Directions for this task :: Print the data below exactly, but only the lines from the one containing "(o dia da última aparição), o" down to the one containing "e 1962) e pode", inclusive.

[Items listed in a dataset]
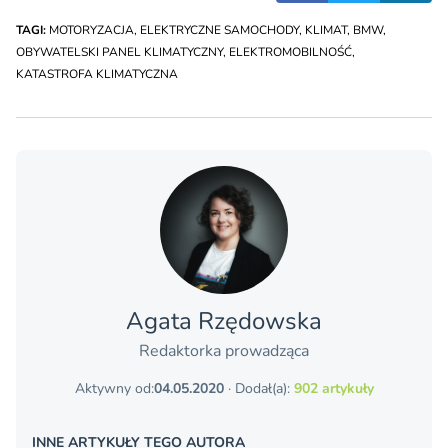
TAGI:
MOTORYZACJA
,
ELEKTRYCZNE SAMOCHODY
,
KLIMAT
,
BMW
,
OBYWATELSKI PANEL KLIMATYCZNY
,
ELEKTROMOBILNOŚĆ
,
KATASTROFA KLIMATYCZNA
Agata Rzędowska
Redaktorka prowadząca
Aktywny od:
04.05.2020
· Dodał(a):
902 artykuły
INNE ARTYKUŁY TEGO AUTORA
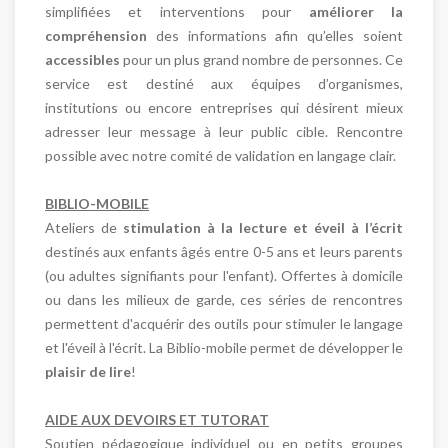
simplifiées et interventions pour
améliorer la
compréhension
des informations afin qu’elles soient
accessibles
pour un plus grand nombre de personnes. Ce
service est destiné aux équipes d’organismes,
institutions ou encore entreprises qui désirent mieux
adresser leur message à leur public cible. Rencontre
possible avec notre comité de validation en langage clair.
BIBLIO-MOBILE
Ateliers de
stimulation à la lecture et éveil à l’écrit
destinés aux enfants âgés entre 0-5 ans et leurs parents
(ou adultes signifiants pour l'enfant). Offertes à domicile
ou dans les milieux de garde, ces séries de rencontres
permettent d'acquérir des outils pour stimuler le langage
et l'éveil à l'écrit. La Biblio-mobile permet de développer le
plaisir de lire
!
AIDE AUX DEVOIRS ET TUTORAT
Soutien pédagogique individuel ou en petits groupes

* * *

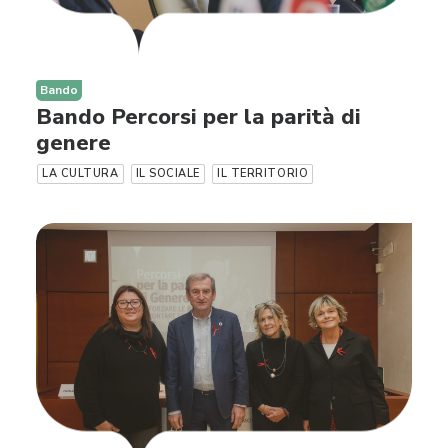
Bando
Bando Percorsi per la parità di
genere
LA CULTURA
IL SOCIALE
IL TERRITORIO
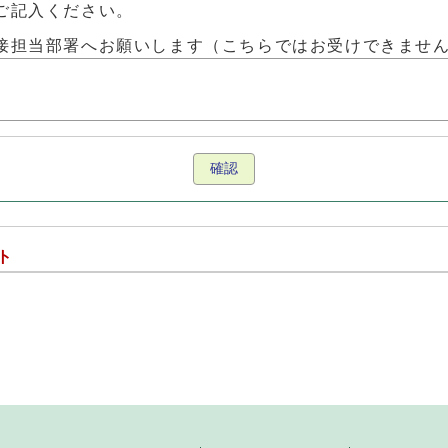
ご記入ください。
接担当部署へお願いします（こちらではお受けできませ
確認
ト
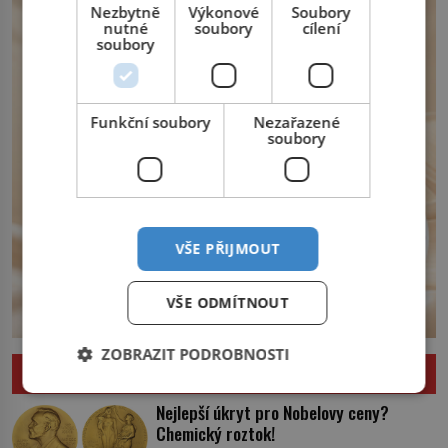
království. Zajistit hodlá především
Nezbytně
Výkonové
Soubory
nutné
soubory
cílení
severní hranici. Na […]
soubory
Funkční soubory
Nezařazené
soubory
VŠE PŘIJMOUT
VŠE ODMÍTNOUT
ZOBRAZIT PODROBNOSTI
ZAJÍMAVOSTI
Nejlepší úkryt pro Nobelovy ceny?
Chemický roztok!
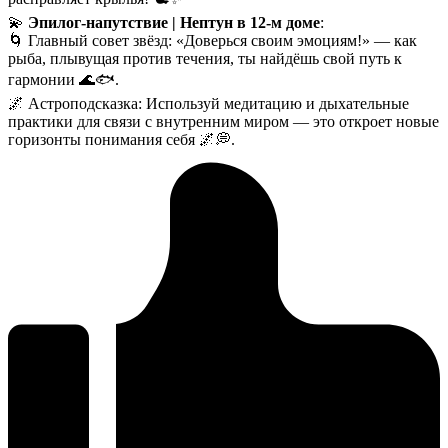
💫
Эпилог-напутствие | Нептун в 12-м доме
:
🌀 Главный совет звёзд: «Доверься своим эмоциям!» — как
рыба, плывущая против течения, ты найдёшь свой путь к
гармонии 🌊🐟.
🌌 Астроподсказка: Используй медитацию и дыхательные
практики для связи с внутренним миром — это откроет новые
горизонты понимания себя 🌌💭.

---

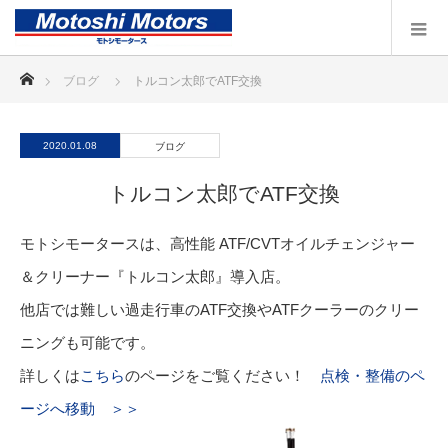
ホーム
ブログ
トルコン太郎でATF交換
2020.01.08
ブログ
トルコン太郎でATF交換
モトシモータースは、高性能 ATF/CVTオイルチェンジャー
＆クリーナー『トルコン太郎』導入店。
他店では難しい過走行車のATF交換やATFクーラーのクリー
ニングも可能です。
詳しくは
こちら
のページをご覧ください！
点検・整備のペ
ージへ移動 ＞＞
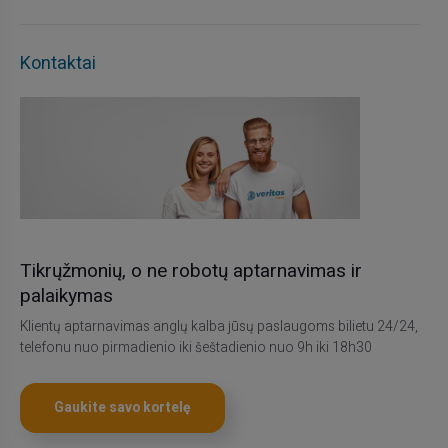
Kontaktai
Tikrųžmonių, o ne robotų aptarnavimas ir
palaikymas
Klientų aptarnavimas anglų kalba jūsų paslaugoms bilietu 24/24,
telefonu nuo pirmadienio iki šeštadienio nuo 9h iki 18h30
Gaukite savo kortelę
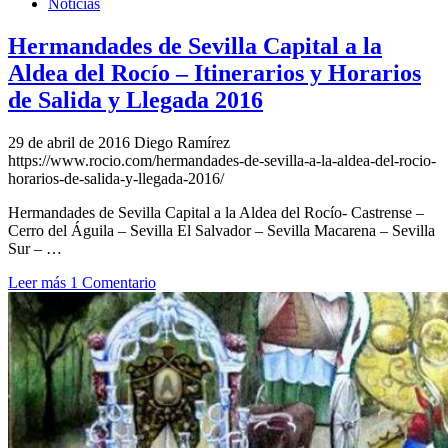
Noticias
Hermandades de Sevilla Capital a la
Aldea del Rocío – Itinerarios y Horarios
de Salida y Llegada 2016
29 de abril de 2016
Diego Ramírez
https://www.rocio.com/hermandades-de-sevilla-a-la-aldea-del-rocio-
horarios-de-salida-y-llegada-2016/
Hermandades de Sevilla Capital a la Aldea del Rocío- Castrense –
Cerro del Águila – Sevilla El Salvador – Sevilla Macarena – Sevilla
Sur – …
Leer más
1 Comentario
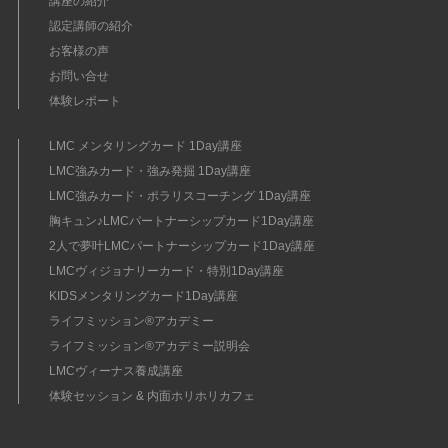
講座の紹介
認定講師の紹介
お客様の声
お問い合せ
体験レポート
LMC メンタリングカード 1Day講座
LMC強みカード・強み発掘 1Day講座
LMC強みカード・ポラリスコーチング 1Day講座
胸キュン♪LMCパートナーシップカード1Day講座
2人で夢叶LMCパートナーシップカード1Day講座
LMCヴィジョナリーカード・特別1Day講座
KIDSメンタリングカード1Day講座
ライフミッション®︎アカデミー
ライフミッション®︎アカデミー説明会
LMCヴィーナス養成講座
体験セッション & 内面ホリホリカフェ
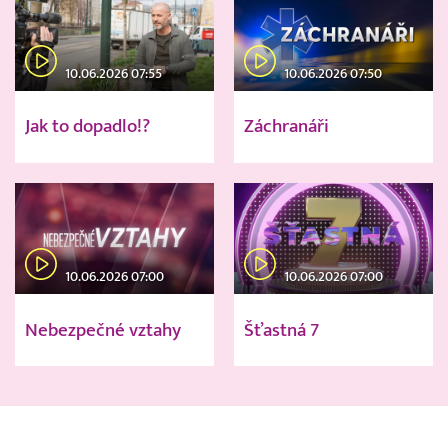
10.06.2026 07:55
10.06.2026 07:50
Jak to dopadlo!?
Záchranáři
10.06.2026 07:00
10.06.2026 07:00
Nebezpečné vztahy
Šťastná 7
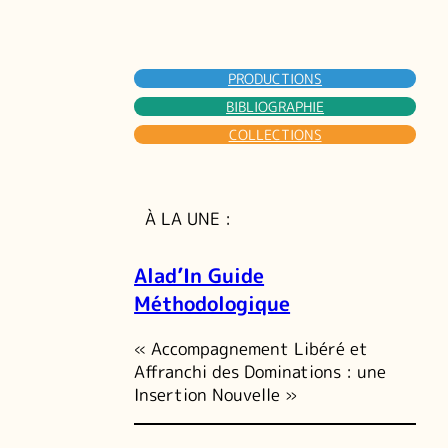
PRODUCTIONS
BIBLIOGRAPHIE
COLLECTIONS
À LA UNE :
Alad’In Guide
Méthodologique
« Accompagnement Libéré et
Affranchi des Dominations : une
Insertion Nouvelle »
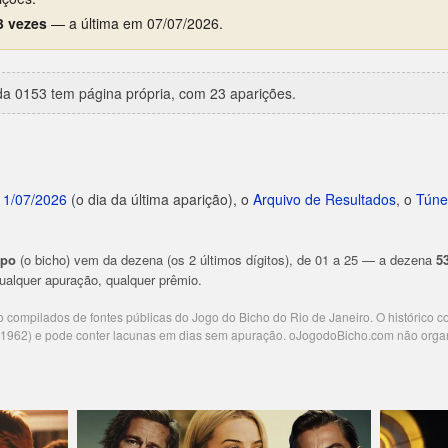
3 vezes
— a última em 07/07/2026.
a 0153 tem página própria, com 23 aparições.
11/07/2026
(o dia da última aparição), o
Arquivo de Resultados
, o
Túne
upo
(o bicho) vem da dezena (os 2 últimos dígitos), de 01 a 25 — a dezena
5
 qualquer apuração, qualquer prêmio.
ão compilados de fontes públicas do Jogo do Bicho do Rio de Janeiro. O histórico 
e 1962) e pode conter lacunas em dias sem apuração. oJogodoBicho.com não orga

Result for this exercise ::
(o dia da última aparição), o
Arquivo de Resultados
, o
Túne
upo
(o bicho) vem da dezena (os 2 últimos dígitos), de 01 a 25 — a dezena
5
 qualquer apuração, qualquer prêmio.
ão compilados de fontes públicas do Jogo do Bicho do Rio de Janeiro. O histórico 
e 1962) e pode conter lacunas em dias sem apuração. oJogodoBicho.com não orga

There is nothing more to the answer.